For now, of course, that isn’t quite the case. 200 GB fits comfortably inside standard hard drives sold today, and we don’t anticipate Bitcoin’s blockchain ballooning to exabyte levels anytime soon.

Bitcoin isn’t the only cryptocurrency, though, and there are already a number of foundations focused on solving this issue. Vitalik Buterin, for example, proposes sharding the Ethereum network, which will make it less cumbersome to download and process all transactions.

Under this model, full nodes won’t have to process the entirety of the network’s grunt work, instead getting pieces of it asynchronously.

Buterin alleges that the Ethereum network would theoretically be capable of processing 1 million transactions per second under this model.

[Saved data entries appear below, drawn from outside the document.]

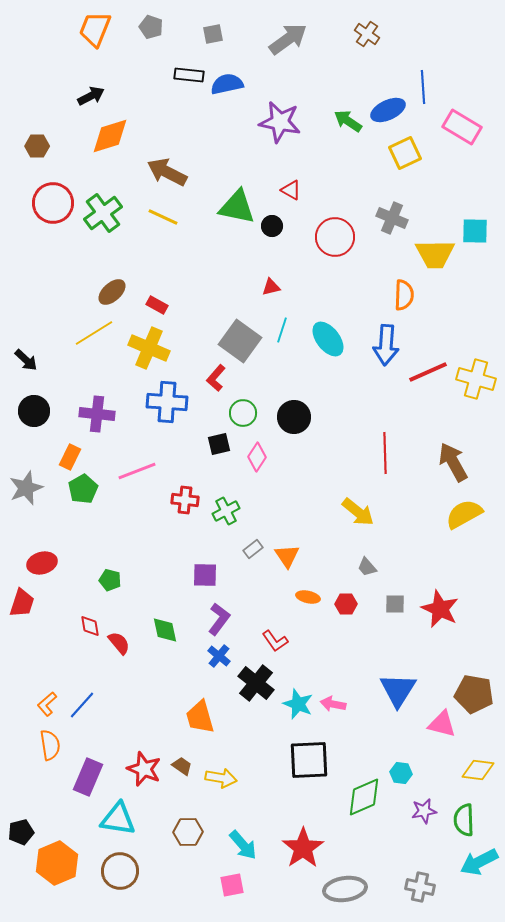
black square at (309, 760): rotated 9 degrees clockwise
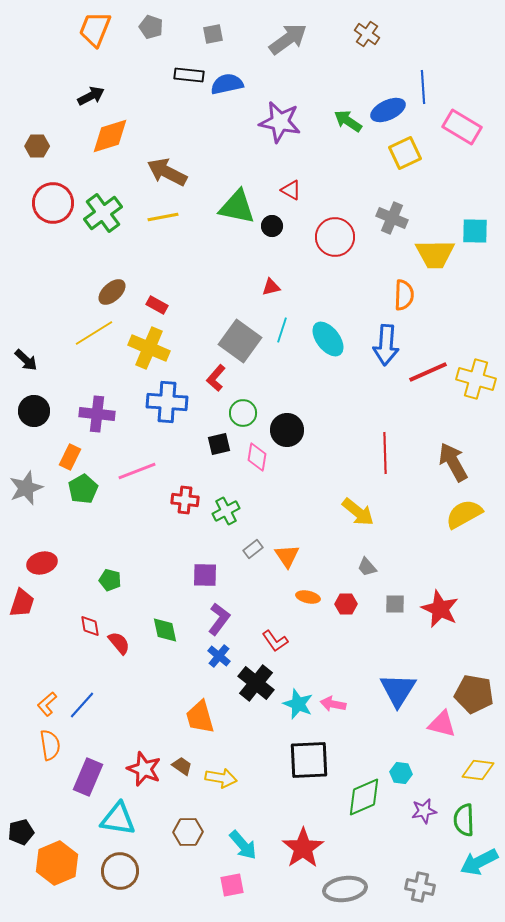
yellow line at (163, 217): rotated 36 degrees counterclockwise
black circle at (294, 417): moved 7 px left, 13 px down
pink diamond at (257, 457): rotated 24 degrees counterclockwise
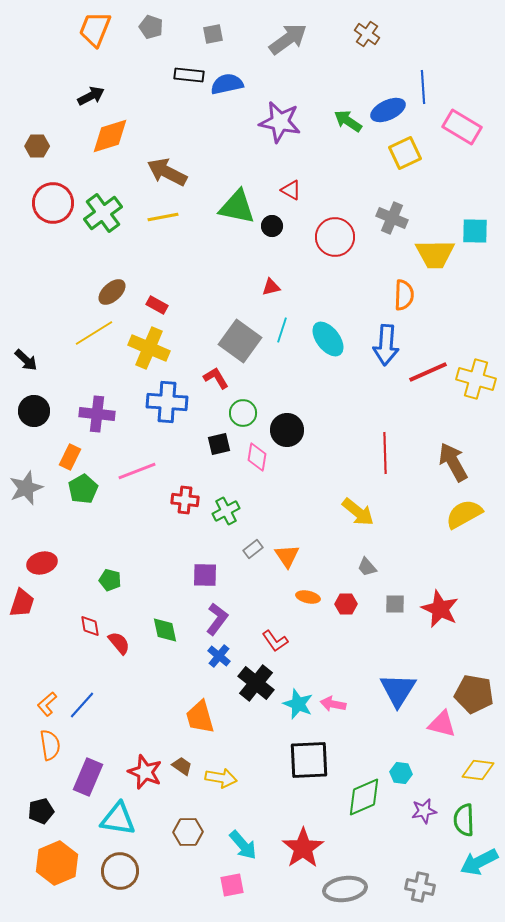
red L-shape at (216, 378): rotated 108 degrees clockwise
purple L-shape at (219, 619): moved 2 px left
red star at (144, 769): moved 1 px right, 3 px down
black pentagon at (21, 832): moved 20 px right, 21 px up
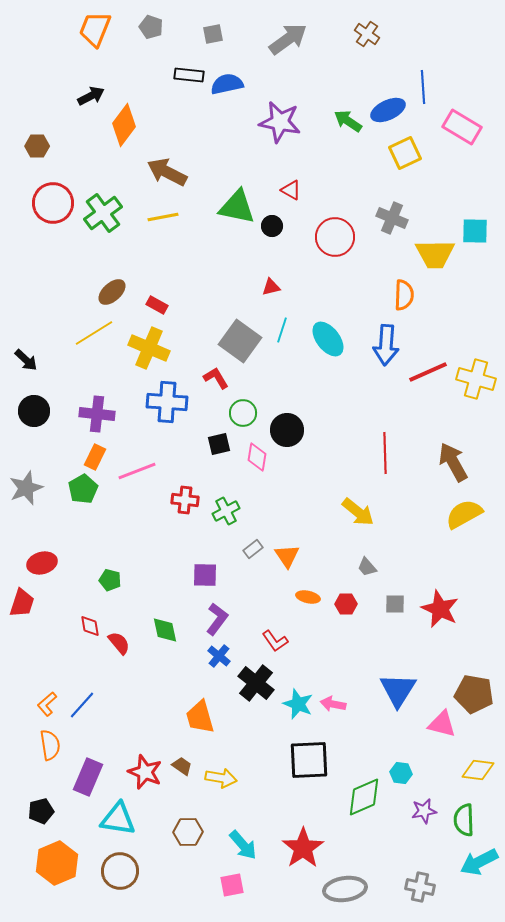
orange diamond at (110, 136): moved 14 px right, 11 px up; rotated 36 degrees counterclockwise
orange rectangle at (70, 457): moved 25 px right
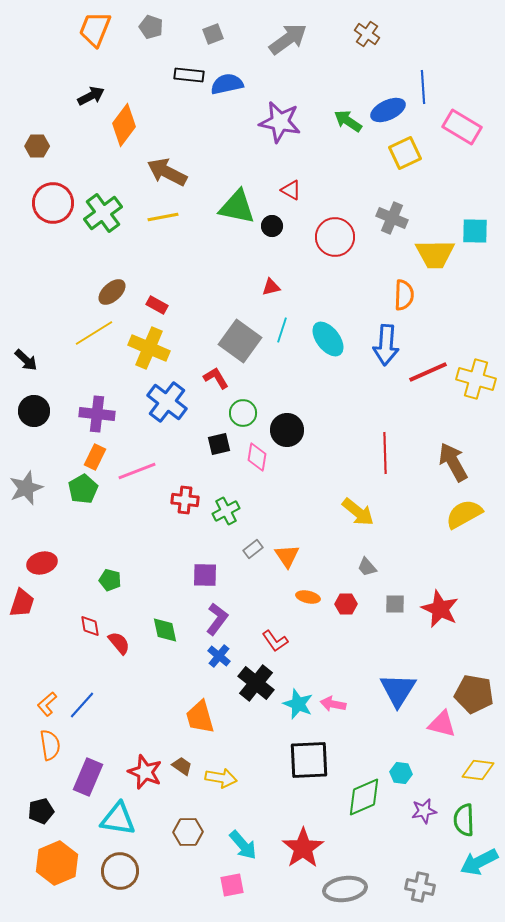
gray square at (213, 34): rotated 10 degrees counterclockwise
blue cross at (167, 402): rotated 33 degrees clockwise
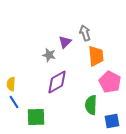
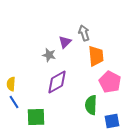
gray arrow: moved 1 px left
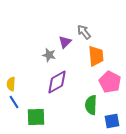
gray arrow: moved 1 px up; rotated 21 degrees counterclockwise
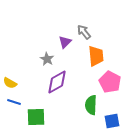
gray star: moved 2 px left, 4 px down; rotated 16 degrees clockwise
yellow semicircle: moved 1 px left, 1 px up; rotated 64 degrees counterclockwise
blue line: rotated 40 degrees counterclockwise
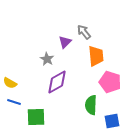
pink pentagon: rotated 10 degrees counterclockwise
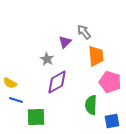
blue line: moved 2 px right, 2 px up
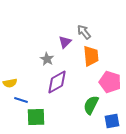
orange trapezoid: moved 5 px left
yellow semicircle: rotated 40 degrees counterclockwise
blue line: moved 5 px right
green semicircle: rotated 24 degrees clockwise
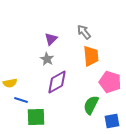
purple triangle: moved 14 px left, 3 px up
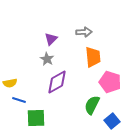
gray arrow: rotated 126 degrees clockwise
orange trapezoid: moved 2 px right, 1 px down
blue line: moved 2 px left
green semicircle: moved 1 px right
green square: moved 1 px down
blue square: rotated 28 degrees counterclockwise
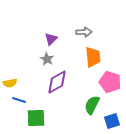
blue square: rotated 21 degrees clockwise
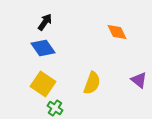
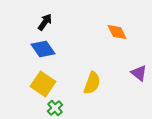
blue diamond: moved 1 px down
purple triangle: moved 7 px up
green cross: rotated 14 degrees clockwise
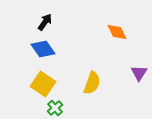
purple triangle: rotated 24 degrees clockwise
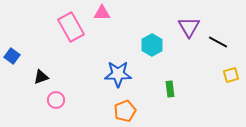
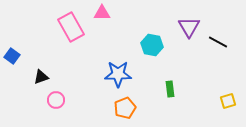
cyan hexagon: rotated 20 degrees counterclockwise
yellow square: moved 3 px left, 26 px down
orange pentagon: moved 3 px up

It “Could Bring The Internet to a Halt”

The second problem that BIS sees in blockchain technology is the amount of processing power required to verify transactions and the amount of traffic required to broadcast them to all nodes in the network.

“The issue goes well beyond storage capacity, and extends to processing capacity: only supercomputers could keep up with the verification of the incoming transactions. The associated communication volumes could bring the internet to a halt, as millions of users exchanged files on the order of magnitude of a terabyte,” BIS wrote.

But how large are blocks in a network like Bitcoin’s, anyway?

Historically, a block on Bitcoin’s chain never surpassed one megabyte. One of these blocks is often processed by the cryptocurrency’s network every 10 minutes.

So, let’s say that there 100,000 full nodes in the network. There are actually around 10,000 at this moment, but we want to provide a generous number.

That means that every ten minutes, 100,000 megabytes of traffic are generated on the internet. That sounds enormous, but it’s a tiny blip compared to the thousands of terabytes that go through the pipelines on a daily basis.

With sharding and other scalability improvements, we can confidently expect a reduction in the amount of data transferred between all nodes on the network.

As for the amount of processing power used for verifying transactions, this all depends on the cryptocurrency’s network and whether it uses a proof-of-work or proof-of-stake model to verify a block.

To confirm a block, nodes do not use any more processing power than payment card processors do for individual transactions.

In conclusion, the Bank for International Settlements’ report looks at cryptocurrencies’ networks with all the flaws they currently have. Granted, we can’t predict how they’ll be over the next few years, but ignoring the improvements that some altcoins have already implemented or other mainstream coins are currently working on doesn’t do justice to the potential of the cryptocurrency market.